The Pratt family loads back in their car, Christmas tree in tow.

The Pratt family loads back in their car, Christmas tree in tow.

Christmastime has always been “grounding” for their big family, said Jeff and Lynn Pratt’s daughter Emily, a musician and the mom of Charlie and Kacey.

“You all get going in your lives, and especially in the last few years … with the changes, and everything else going on, we weren’t able to get together as much as we normally would as a family,” Emily, 28 said. “And so the holidays are that one time of year where you know, things might be crazy, but we all get together.”

It doesn’t hurt that the family already gets along pretty well, she added: “No big family feuds or anything.”

That day, the tree-chopping Buckley family was made up of grandparents Lynn and Jeff Pratt, both 50, Emily, and Emily’s daughters Charlie and Kacey, who is five years old.

“We sometimes take for granted just being able to go out to a Christmas tree farm,” Emily said.

Lynn Pratt talks to her grandkids Charlie (middle) and Kacey (right) on a hay ride around the tree farm.

Lynn Pratt talks to her grandkids Charlie (middle) and Kacey (right) on a hay ride around the tree farm.

Emily decorated the tree at her grandparent’s house as a kid, and now she brings her daughters to her parent’s house to do the same. The family used to collect their trees up in the snowfields on Mt. Rainier, but now pick them up closer to home. Emily, though, still took her kids along with Jeff and her brother Jameson to get a genuine Mt. Rainier tree.

Jeff and Jameson are both airline pilots, which means having them back home during the busy the holiday season can be a dicey prospect. Jeff, originally a Boeing employee, “always wanted to be a pilot,” Lynn said. So when Jameson started pursuing that career, Jeff quit his Boeing job and made a mid-life career turn to pursue piloting with his son, the two earning their flight hours on bush planes in Alaska.

The Pratt family’s Noble Fir is a silvery-blue variety that naturally grows with a little more space between branches. The other brand offered at Mt. Rainier Nobles is the thick, glossy-green Nordmann, according to Anthony Stair, who manages the tree farm this time of year.

Stair’s parent’s, Lynette and Richard Stair, purchased the farm this year from Mark and Lorraine Buckingham, who planted the first trees about 26 years ago. A former airline pilot, Mark purchased the Enumclaw property as a hobby for his retirement.
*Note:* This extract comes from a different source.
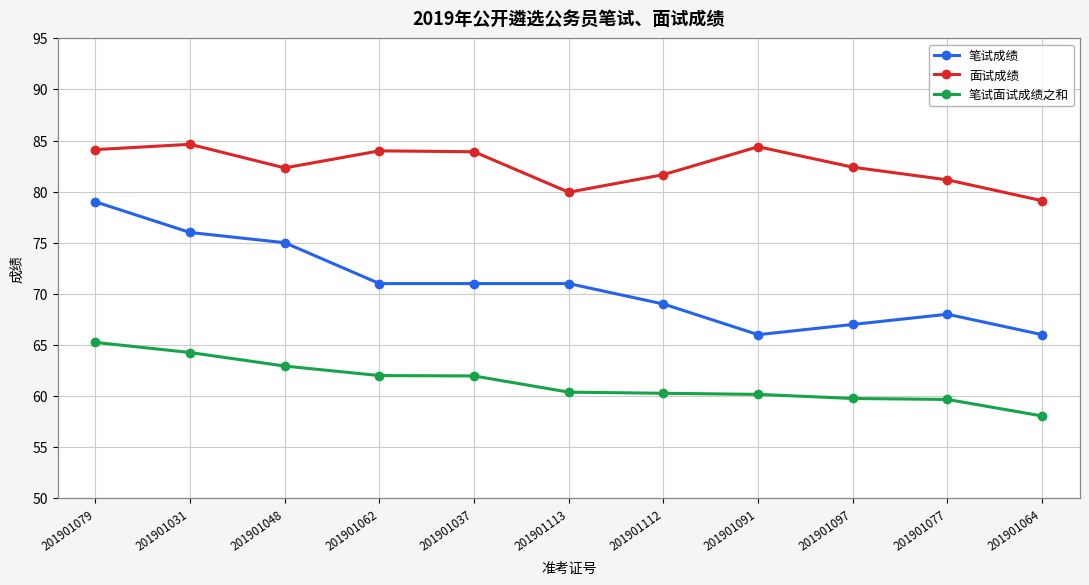

Count the number of categories in the chart.

11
John Ryan Shumway, 3 and a half years old, shows off his toy chainsaw. Photo by Alex Bruell

John Ryan Shumway, 3 and a half years old, shows off his toy chainsaw. Photo by Alex Bruell

The Buckinghams ran it until Mark, who died in 2020, became too ill to manage the farm on his own. The Stairs helped run it over the last three years or so before purchasing it.

Lorraine still helps out at the tree farm, and with how it’s grown from Mark’s small hobbyist operation, he “would be thrilled with this,” she said.
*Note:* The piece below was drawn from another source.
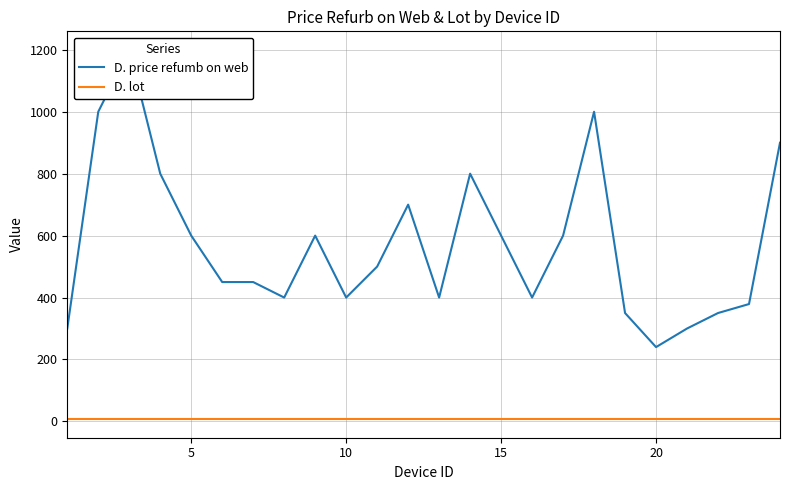

List the series in order of their overall mean, highest first.

D. price refumb on web, D. lot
The tree farm closed for the season Dec. 5, and the Stairs plan to plant around 1,500 trees this spring, Stair said.

Aside from the pretty workplace, the Stairs have another reason to be thankful: Frowns are few and far between at a Christmas tree farm.

In other jobs that interact with the public, “it’s hit or miss if someone you interact with is happy,” Stair said. “Maybe there’s one bad apple in the whole season, but for the most part everyone is happy to be here.”

Charlie puts an arm around her little sister Kacey on a hay ride around the tree farm.

Charlie puts an arm around her little sister Kacey on a hay ride around the tree farm.

If this winter holiday season and the last have felt more fraught than those before, perhaps there’s a lesson to be learned from the two sisters whose ages only add up to 12.

During a hay ride around the farm on their tree-cutting expedition, Charlie and Kacey breathlessly recounted their recent letters from St. Nicholas, who wrote to say they both made his good list. Charlie said that’s because “me and Kacey have been playing together and working out fights.”

“When me and Kacey have fights … Mom helped us sort it out, and we became friends again,” she said. “At the end of the day, we’re back to sisters.”